Oak Bluffs voters will be asked for patience when they gather for annual town meeting Tuesday. It will be the first annual town meeting for new town administrator Bob Whritenour, who said he wants to provide voters with a clear assessment of the town’s financial challenges.
Voters will be asked take action on a $24.1 million 2013 fiscal year operating budget, up 1.1 percent over the previous year. “What we hope is to lay it right out so people know exactly where their budget is, where their budget is going, so they can make decisions,” Mr. Whritenour said. “We look forward to involving the voters in the big picture process.”
The annual town meeting, preceded by a special town meeting, begins at 7 pm at the Martha’s Vineyard Regional High School Performing Arts Center.
Voters go to the polls two days later, on Thursday, April 12. Incumbents Kathy Burton and Greg Coogan and former selectman Roger Wey will compete for two seats on the board of selectmen. There are no Proposition 2.5 override questions.
The 2013 budget, for the fiscal year that begins July 1, represents a dollar increase of $290,987.
Mr. Whritenour said the budget is a sustainable spending plan based on conservative revenue projections. He said if the town can exceed revenue estimates, it will create a positive financial performance that will begin to erase a substantial free cash deficit that has left the town strapped for cash.
“People are going to have to have a little patience,” Mr. Whritenour said. “A lot of what we had to do was lower expectations based on actual revenue. It’s going to take two or three years.”
At the beginning of the current budget year, the Massachusetts Department of Revenue certified the free cash account at a deficit of $888,046.
Mr. Whritenour said the spending plan includes few new initiatives, but restores funding for personnel who handle the town’s finances. That is reflected in the accounting department budget, which nearly tripled over last year. Most of the increase covers the $75,000 salary for a new town accountant, a job vacant since the retirement of the previous town accountant in 2009.
Also increased is the town treasurer’s budget. The town intends to hire a treasurer and eliminate the position of assistant treasurer.
The budget includes a 1.5-percent cost of living increase for town employees. Police officers and teachers are due a 2-percent pay hike under the terms of contracts negotiated with the town.
The selectmen’s budget will increase from $993,573 to $1,183,368, or 19.1 percent. The budget reflects anticipated increases in liability insurance, audit costs, and the cost of educating a special needs student.
The police department budget will increase from $1,723,220 to $1,833,075, or 6.4 percent. The police budget includes $34,859 for animal control services. Last year’s budget included no money for animal control.
The budget calls for $6,034,520 in spending for the Oak Bluffs School, up 2 percent from last year.
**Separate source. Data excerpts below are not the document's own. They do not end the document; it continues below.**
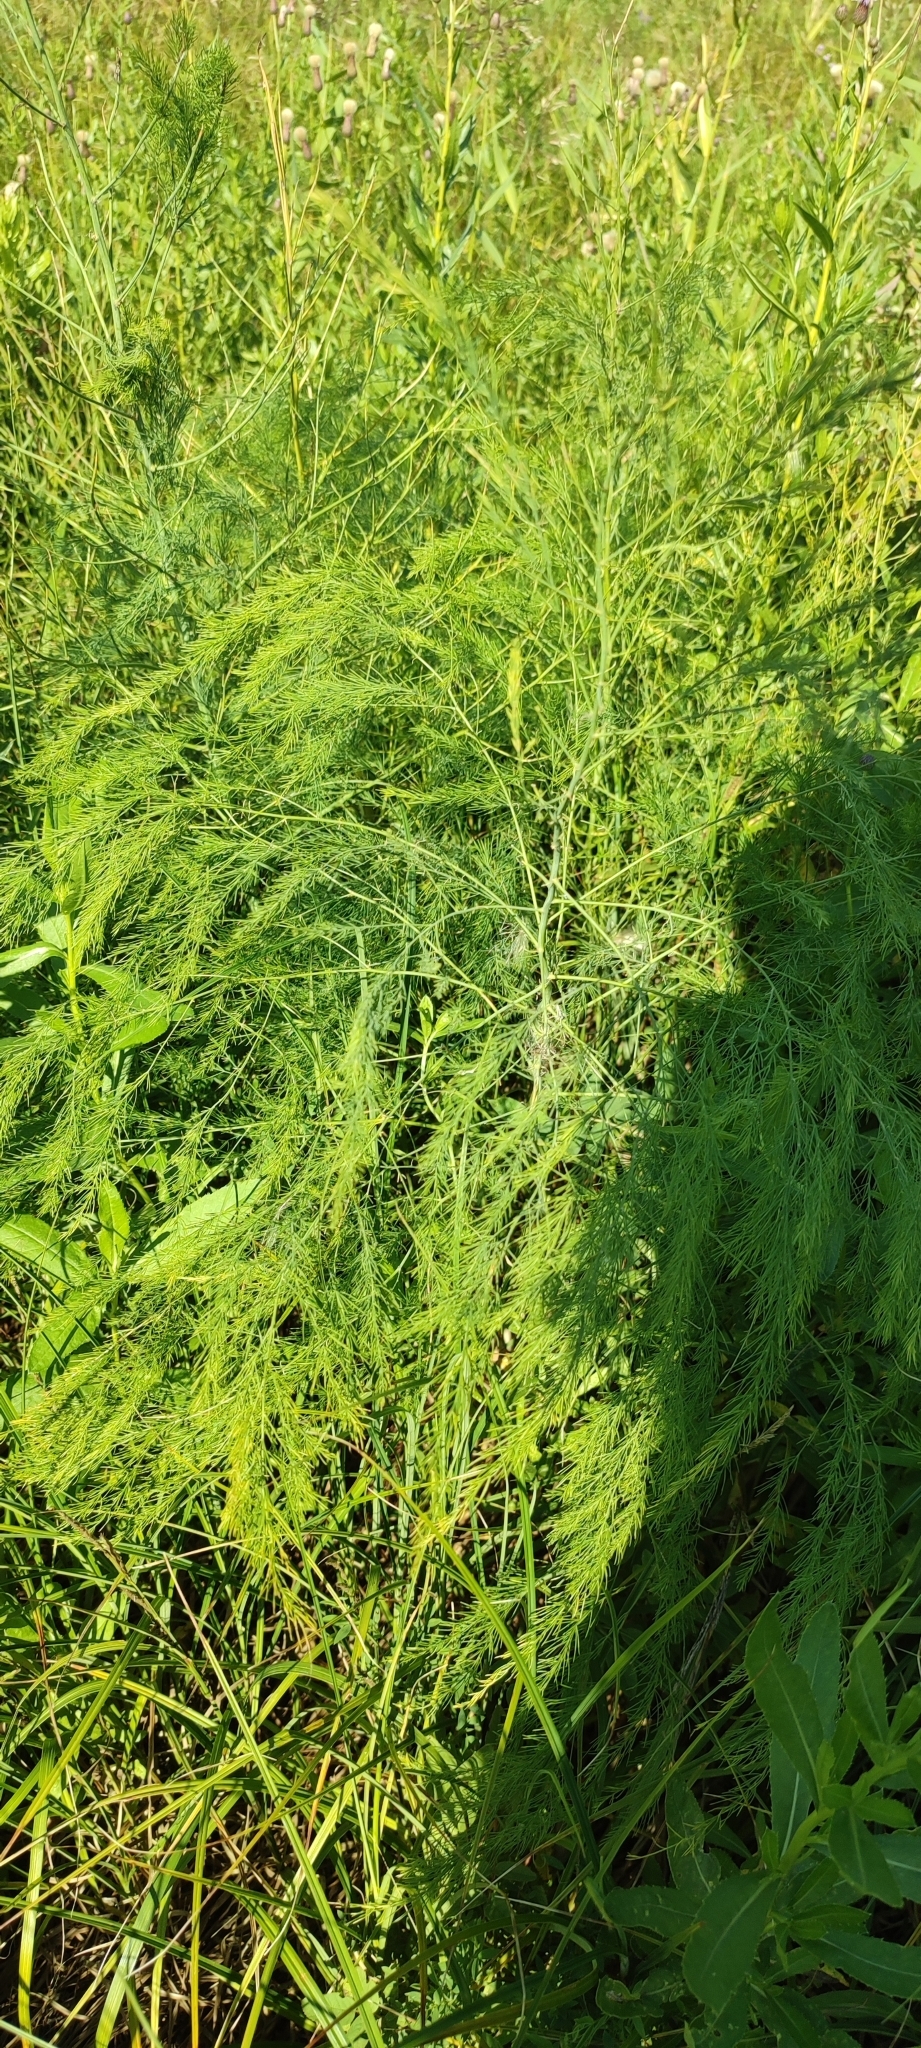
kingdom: Plantae
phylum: Tracheophyta
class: Liliopsida
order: Asparagales
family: Asparagaceae
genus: Asparagus
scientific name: Asparagus officinalis
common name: Garden asparagus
The town’s assessment for the Martha’s Vineyard Regional High School decreased this year from $3,652,789 to $3,573,776, down 2.2 percent, based on the formula used to assign costs for the regional school.
Council on Aging spending is projected at $208,482. A year-to-year increase of 11.2 percent reflects the restoration of full-time hours for the staff.
The bottom line in the town meeting documents presented to voters will appear lower than the previous year budget, reflecting a structural change in the budget process. In previous years voters approved state and county assessments as part of the budget. Those assessments are set by state law, and voters have no say in the expenditures. This year the assessments, which total $821,573, are not part of the budget total. The assessments cover part of the cost of county operations, schools, and the regional transit authority.
The budget is one of 24 articles on the annual town meeting warrants. Other articles include a request to transfer $281,250 from the ambulance reserve fund. The money would fund rebuilding of a 2005 ambulance ($150,000), an upgrade for ambulance department software ($35,000), replacement of an emergency response vehicle ($56,000), replacement of an unmarked cruiser ($27,000) and replacement of police department bullet-proof vests ($12,750).
The Community Preservation committee recommends $233,953 in spending. Projects include support for the Dukes County Regional Housing Authority rental assistance program ($132,000), preservation of a Martha’s Vineyard Museum collection ($44,953), restoration of stained glass windows at the Untied Methodist Church ($32,000), and preservation of the East Chop Bluff and roadway ($25,000).
Voters will also be asked to increase fines for violation of bylaws including bans on nude bathing, peeping or spying, ball playing or missile throwing in the streets, and riding roller skates, skateboards, or bicycles on certain downtown streets.